**USING THE INFORMATION**
(1) In the text on the Caney Mountain cave crayfish, retype the stretch from "Species of crayfish" through "Department of Conservation.".
(2) Answer these questions using the text on the Caney Mountain cave crayfish:
(a) Which family does the species belong to in the scientific classification?
(b) In which county is Mud Cave located?
(c) How many acres does the Caney Mountain Conservation Area cover?
(3) Continue the text on the Caney Mountain cave crayfish, starting after its final sentence.

**STUDY TEXT**
····················

Orconectes stygocaneyi
- Conservation status: Least Concern (IUCN 3.1)

Scientific classification
- Kingdom: Animalia
- Phylum: Arthropoda
- Class: Malacostraca
- Order: Decapoda
- Suborder: Pleocyemata
- Family: Cambaridae
- Genus: Orconectes
- Species: O. stygocaneyi
- Binomial name: Orconectes stygocaneyi Hobbs, 2001
- Synonyms: Faxonius stygocaneyi (Hobbs, 2001);

= Orconectes stygocaneyi =

- Genus: Orconectes
- Species: stygocaneyi
- Authority: Hobbs, 2001
- Conservation status: LC
- Synonyms: Faxonius stygocaneyi (Hobbs, 2001)

Species of crayfish

Orconectes stygocaneyi, the Caney Mountain cave crayfish (also called Faxonius stygocaneyi in some schemes) is a small, freshwater crayfish endemic to Missouri in the United States. It is a cave-dwelling species known from only one cave, Mud Cave in Ozark County, Missouri. This cave is Protected as part of the Caney Mountain Conservation Area, which covers 7899 acres of public land administered by the Missouri Department of Conservation.

····················

(Excerpts from a dataset)

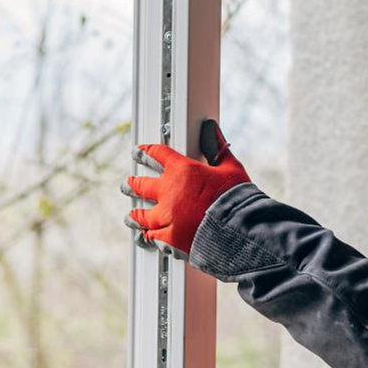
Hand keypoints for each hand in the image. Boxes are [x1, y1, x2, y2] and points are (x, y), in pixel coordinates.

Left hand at [121, 119, 250, 259]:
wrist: (238, 230)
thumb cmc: (238, 199)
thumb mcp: (231, 168)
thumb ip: (217, 148)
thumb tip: (211, 128)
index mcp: (183, 171)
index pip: (158, 155)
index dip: (146, 152)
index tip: (139, 152)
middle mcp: (169, 193)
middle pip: (141, 185)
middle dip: (133, 184)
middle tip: (128, 184)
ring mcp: (167, 217)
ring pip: (141, 215)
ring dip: (135, 214)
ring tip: (131, 215)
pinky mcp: (169, 238)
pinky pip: (152, 237)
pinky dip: (149, 236)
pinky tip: (146, 236)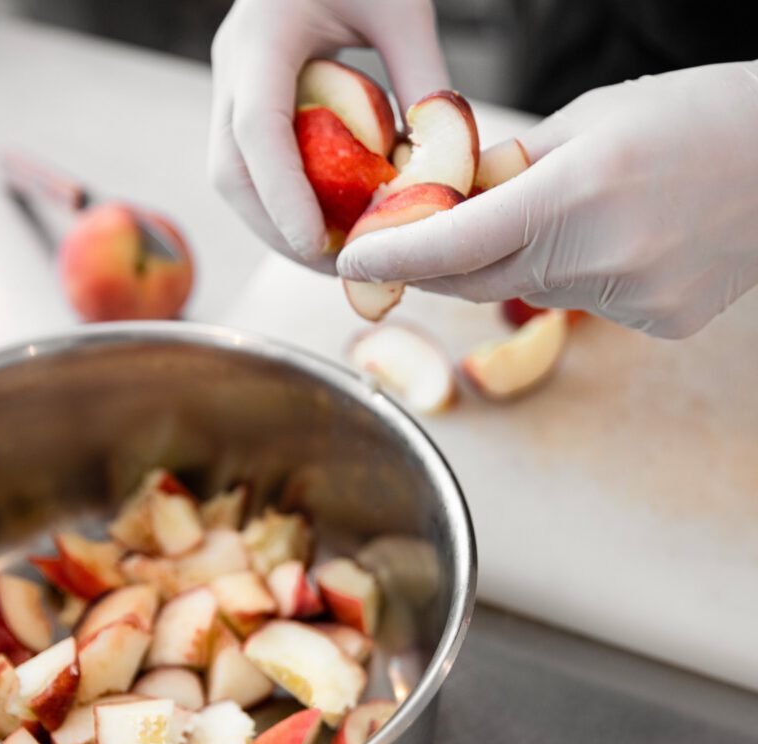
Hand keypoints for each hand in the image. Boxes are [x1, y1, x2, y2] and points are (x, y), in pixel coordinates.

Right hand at [208, 0, 447, 270]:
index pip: (258, 128)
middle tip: (336, 268)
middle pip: (231, 171)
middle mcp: (233, 66)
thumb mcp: (402, 6)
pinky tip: (322, 222)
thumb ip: (421, 80)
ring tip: (333, 256)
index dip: (283, 195)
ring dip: (276, 226)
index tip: (315, 246)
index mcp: (264, 36)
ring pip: (233, 178)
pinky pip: (249, 168)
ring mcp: (231, 86)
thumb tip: (439, 165)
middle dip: (277, 230)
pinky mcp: (243, 102)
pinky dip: (281, 204)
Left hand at [338, 62, 757, 337]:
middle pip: (479, 281)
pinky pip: (582, 303)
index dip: (395, 255)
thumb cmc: (698, 116)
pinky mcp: (657, 321)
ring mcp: (633, 298)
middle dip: (438, 267)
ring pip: (531, 291)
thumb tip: (460, 200)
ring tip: (555, 217)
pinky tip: (612, 239)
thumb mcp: (593, 118)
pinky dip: (573, 274)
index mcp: (578, 190)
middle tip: (408, 248)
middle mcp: (602, 255)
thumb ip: (516, 168)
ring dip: (516, 262)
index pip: (455, 242)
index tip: (352, 262)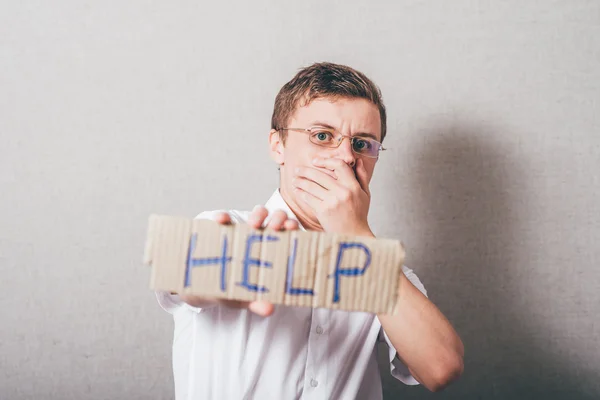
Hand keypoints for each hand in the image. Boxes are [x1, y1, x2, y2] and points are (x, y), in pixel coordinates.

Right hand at [179, 206, 298, 316]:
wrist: (201, 288)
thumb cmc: (230, 290)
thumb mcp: (243, 297)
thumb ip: (256, 301)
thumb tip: (268, 309)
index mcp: (274, 250)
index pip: (289, 235)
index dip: (293, 228)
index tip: (292, 230)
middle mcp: (263, 237)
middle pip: (277, 218)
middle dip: (279, 218)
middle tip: (275, 228)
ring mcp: (243, 230)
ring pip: (258, 213)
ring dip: (258, 215)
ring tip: (253, 225)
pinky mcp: (222, 228)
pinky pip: (224, 217)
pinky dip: (223, 217)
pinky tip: (221, 221)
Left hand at [292, 157, 372, 235]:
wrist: (354, 234)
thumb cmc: (359, 214)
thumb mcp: (365, 194)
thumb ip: (362, 176)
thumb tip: (358, 161)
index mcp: (353, 186)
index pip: (339, 165)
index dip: (326, 161)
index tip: (315, 161)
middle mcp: (342, 192)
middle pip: (320, 175)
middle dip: (305, 171)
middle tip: (297, 169)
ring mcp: (332, 201)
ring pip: (311, 186)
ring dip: (300, 181)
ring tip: (295, 180)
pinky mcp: (323, 211)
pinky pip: (308, 198)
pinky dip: (301, 193)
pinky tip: (297, 191)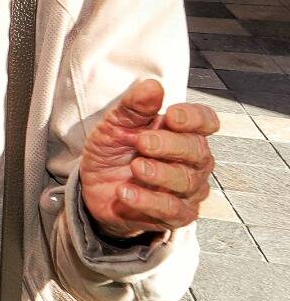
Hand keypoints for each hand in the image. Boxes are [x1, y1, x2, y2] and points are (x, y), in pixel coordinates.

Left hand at [79, 79, 218, 241]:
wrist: (93, 189)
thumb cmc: (113, 153)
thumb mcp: (114, 125)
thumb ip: (133, 107)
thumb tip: (152, 86)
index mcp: (182, 132)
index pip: (206, 121)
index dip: (195, 118)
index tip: (172, 116)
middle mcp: (192, 160)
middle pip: (197, 150)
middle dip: (169, 145)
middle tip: (142, 142)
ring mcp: (188, 188)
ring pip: (187, 180)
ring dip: (159, 173)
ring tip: (135, 167)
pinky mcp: (177, 215)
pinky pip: (172, 209)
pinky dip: (148, 201)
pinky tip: (126, 192)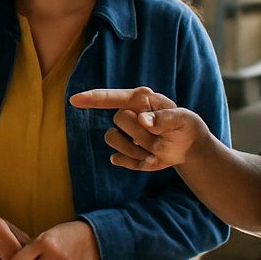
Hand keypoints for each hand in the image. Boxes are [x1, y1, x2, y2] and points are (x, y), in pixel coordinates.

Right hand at [70, 86, 204, 170]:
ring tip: (155, 151)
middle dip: (140, 133)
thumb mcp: (183, 119)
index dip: (92, 98)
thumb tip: (142, 119)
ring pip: (112, 139)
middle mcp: (128, 113)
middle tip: (161, 139)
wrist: (186, 147)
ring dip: (135, 149)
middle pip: (118, 120)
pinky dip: (135, 162)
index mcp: (139, 99)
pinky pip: (118, 158)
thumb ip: (164, 118)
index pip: (111, 97)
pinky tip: (149, 160)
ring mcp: (123, 133)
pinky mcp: (123, 151)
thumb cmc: (184, 126)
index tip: (74, 100)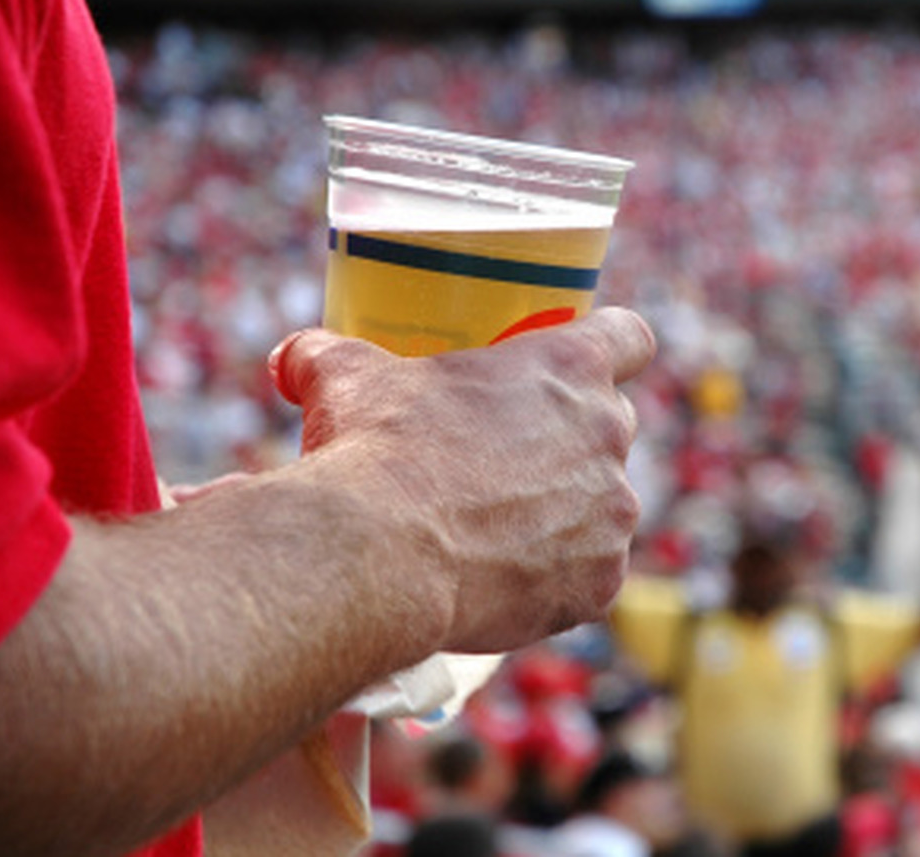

····················

**ANSWERS BY TASK**
(1)
Species of crayfish

Orconectes stygocaneyi, the Caney Mountain cave crayfish (also called Faxonius stygocaneyi in some schemes) is a small, freshwater crayfish endemic to Missouri in the United States. It is a cave-dwelling species known from only one cave, Mud Cave in Ozark County, Missouri. This cave is Protected as part of the Caney Mountain Conservation Area, which covers 7899 acres of public land administered by the Missouri Department of Conservation.

(2)
(a) Cambaridae
(b) Ozark County, Missouri
(c) 7899 acres

(3)
==Taxonomy==
The species was described as Orconectes stygocaneyi Hobbs, 2001. It later appeared in an important catalog as Faxonius stygocaneyi (Hobbs, 2001), but genetic data later supported affinity genus Orconectes, and even with data from the 16S rRNA fragment as a close ally of its type species Orconectes inermis Cope, 1872.